▶ [Excerpt]
#####

Table 4 F ST – values (below diagonal) and standard deviation (above diagonal) for all population pairs as summarized over all 24 loci

The analysis of assignment of individuals to specific populations with STRUCTURE [36] and SMARTPCA [38] did not indicate any considerable population stratification in either of the two species (Figure 3). Likelihood values for different number of clusters did not vary significantly and we interpreted the most likely number of clusters to be one in both the pied and the collared flycatcher. The PCA analysis also indicated limited population differentiation in both the pied flycatcher and the collared flycatcher. However, the resolution of the PCA allowed for more detailed visual inspection and a few observations are worth bringing up. First, in agreement with the intra-specific differentiation analyses using FST-values, the Spanish pied flycatcher population grouped outside the range of the other pied flycatcher populations, in particular along the axis of principal component 2 and 3 (Figure 4A). Second, in the collared flycatcher the most differentiated population was the population from the Baltic Sea islands (Figure 4B). Both these patterns could also be observed when all individuals from both species were analyzed together (Figure 4C).

#####

▶ [Dataset]
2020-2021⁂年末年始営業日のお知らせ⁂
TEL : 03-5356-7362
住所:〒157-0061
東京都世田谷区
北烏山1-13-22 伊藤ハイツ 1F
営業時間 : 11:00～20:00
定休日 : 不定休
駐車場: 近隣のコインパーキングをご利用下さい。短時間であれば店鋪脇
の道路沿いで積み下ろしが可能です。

#####

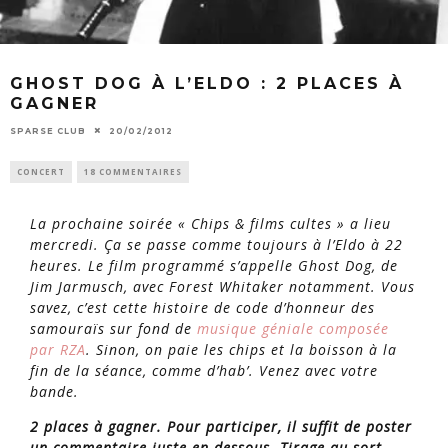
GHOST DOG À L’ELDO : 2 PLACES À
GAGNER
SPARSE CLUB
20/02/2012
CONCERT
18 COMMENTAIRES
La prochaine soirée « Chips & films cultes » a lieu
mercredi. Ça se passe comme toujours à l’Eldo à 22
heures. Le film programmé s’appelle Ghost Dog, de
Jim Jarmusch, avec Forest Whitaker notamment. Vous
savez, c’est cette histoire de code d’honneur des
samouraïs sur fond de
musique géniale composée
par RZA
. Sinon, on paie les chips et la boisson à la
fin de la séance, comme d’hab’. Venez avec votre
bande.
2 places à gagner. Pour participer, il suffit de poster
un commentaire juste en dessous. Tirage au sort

#####

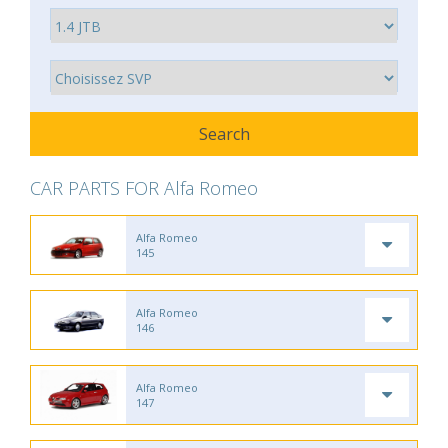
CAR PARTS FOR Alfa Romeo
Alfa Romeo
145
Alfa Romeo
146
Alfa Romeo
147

#####

Continue the passage on population structure in pied and collared flycatchers from its last sentence.

Figure 3
figure 3

The bars show assignments of individuals to populations as suggested by the STRUCTURE analysis for A) pied flycatcher populations and B) collared flycatcher populations. The three panels for each species represent results from independent runs with K = 2 (top), K = 3 (middle) and K = 4 (bottom). One vertical bar represents one individual and the proportional assignment of each individual to a specific population is coded by color. The population origin of the samples is specified below bars.

Figure 4
figure 4

Plot of the principal component analysis with SMARTPCA including the three most informative principal components for each dataset: A) data from pied flycatchers only, B) data from collared flycatchers only and C) data from both species combined.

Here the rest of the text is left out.